The editorial in the Minneapolis Star Tribune says it far more eloquently than I could:
Editorial: Alberto Gonzales has blood on his hands
January 6, 2005 ED0106A
When the White House announced in November that Attorney General John Ashcroft would depart and be replaced by presidential counsel Alberto Gonzales, it was a good news-bad news sort of day: good news that Ashcroft, enemy of the Bill of Rights in this war-on-terror era, would be departing; bad news that he would be replaced by Gonzales, enemy of the rights of prisoners of war and architect of policies that led to the abuses at Guantanamo Bay and Iraq's Abu Ghraib prison.
Since November, the bad news has gotten large amounts worse as horrific abuses of prisoners have been documented, especially by the American Civil Liberties Union and documents it forced into the public domain. Which leaves us to ask: Why in the world should the United States be saddled with an attorney general who, from the White House, framed cockamamie legal policies that sought to make it permissible for American forces to commit war crimes?
Indeed, when Gonzales comes before the Senate Judiciary Committee today, the committee must challenge him to explain fully both his role in authorizing torture and his rationale for doing so. If the answers aren't satisfactory, and it is impossible to imagine how they could be, then the full Senate should reject his nomination and tell President Bush to pick someone else.
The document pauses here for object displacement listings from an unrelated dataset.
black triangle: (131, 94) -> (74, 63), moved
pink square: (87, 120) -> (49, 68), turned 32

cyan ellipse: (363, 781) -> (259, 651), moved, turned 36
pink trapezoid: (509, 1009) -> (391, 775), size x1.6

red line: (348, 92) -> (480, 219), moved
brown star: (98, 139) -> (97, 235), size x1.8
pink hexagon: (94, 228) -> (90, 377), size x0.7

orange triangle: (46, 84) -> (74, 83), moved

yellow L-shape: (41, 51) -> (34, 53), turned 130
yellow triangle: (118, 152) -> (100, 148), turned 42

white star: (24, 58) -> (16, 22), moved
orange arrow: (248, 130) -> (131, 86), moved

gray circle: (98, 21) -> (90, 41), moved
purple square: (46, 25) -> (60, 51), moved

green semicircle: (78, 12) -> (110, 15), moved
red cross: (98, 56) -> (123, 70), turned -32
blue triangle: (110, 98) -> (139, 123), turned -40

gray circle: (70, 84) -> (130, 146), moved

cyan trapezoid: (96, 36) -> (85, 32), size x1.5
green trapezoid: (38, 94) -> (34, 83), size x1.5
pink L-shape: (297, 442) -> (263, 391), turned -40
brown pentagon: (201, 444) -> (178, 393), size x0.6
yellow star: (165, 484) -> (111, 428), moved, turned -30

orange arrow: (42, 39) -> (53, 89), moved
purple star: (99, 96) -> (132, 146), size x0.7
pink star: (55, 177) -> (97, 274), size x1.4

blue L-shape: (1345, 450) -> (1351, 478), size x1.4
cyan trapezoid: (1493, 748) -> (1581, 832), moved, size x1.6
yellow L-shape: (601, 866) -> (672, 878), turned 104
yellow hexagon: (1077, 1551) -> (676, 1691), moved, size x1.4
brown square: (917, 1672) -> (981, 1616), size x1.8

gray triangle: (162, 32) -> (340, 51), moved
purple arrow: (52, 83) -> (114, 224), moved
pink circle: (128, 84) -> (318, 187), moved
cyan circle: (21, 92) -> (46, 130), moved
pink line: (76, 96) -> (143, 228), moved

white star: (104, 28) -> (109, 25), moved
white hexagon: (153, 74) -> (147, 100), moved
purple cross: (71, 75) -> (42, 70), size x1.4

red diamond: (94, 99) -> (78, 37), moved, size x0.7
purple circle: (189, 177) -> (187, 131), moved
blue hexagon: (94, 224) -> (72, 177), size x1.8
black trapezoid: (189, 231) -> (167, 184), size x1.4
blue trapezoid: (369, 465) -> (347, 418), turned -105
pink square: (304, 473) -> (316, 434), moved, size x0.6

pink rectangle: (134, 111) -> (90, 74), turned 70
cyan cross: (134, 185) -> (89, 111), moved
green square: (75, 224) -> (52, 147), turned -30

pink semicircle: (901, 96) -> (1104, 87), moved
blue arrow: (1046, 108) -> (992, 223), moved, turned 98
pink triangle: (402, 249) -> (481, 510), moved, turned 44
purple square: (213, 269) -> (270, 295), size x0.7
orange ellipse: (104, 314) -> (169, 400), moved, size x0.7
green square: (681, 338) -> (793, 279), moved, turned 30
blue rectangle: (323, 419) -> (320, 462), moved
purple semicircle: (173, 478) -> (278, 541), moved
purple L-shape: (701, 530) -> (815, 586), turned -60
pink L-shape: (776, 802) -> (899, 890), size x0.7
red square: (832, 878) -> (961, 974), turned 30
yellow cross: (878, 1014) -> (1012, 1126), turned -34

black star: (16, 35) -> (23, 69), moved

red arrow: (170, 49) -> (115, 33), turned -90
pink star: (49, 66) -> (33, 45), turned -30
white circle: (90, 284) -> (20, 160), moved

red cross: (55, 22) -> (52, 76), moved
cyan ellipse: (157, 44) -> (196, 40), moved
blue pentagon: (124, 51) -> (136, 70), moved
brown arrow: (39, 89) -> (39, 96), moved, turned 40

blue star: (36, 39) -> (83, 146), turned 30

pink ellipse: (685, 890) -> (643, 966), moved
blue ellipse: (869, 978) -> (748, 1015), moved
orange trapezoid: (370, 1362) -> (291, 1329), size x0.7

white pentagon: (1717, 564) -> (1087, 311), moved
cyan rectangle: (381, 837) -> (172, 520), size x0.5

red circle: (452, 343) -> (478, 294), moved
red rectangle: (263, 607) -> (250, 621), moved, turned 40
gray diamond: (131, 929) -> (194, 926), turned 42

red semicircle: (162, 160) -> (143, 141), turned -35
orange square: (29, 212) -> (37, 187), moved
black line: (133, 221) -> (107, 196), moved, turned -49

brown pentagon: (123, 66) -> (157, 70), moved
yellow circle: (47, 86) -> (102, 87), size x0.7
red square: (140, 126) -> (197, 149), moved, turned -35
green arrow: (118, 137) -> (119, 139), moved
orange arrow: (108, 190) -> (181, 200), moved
At the height of the Abu Ghraib scandal, someone leaked to Newsweek a memorandum Gonzales authored in January 2002 which argued that the war on terror had "rendered obsolete" the Geneva Conventions prohibiting torture and abuse of prisoners of war. The conventions, he said, did not apply to enemy combatants captured in Afghanistan. Gonzales also was a principal architect of Bush's order authorizing the secret trial of combatants from Afghanistan by military tribunal.
Only within the last few days has it become known just how key a role Gonzales played in the formation of a notorious Department of Justice memo issued in August 2002. That memo defined torture quite narrowly -- it said that only physical pain "of an intensity akin to that which accompanies serious physical injury such as death or organ failure" amounted to torture. It also said the president had inherent authority to authorize use of extreme means of interrogation on detainees suspected of terrorist activities.
Gonzales asked for the memo and discussed draft language with its author. Small wonder that, according to a "senior administration official" interviewed by the New York Times, the memo hewed closely to views already held by senior White House officials.
That memo, by the way, was rescinded by the Justice Department last week (a bit of tidying before Gonzales' confirmation hearing) and replaced with a new one that explicitly rejects the reasoning put forward in the first.
Gonzales has a great deal to answer for. He contributed substantially to prisoner abuses that brought the United States into worldwide disrepute and sullied its record for valuing human rights. If the Judiciary Committee should find his answers evasive or uncompelling, he doesn't deserve to be attorney general of this nation.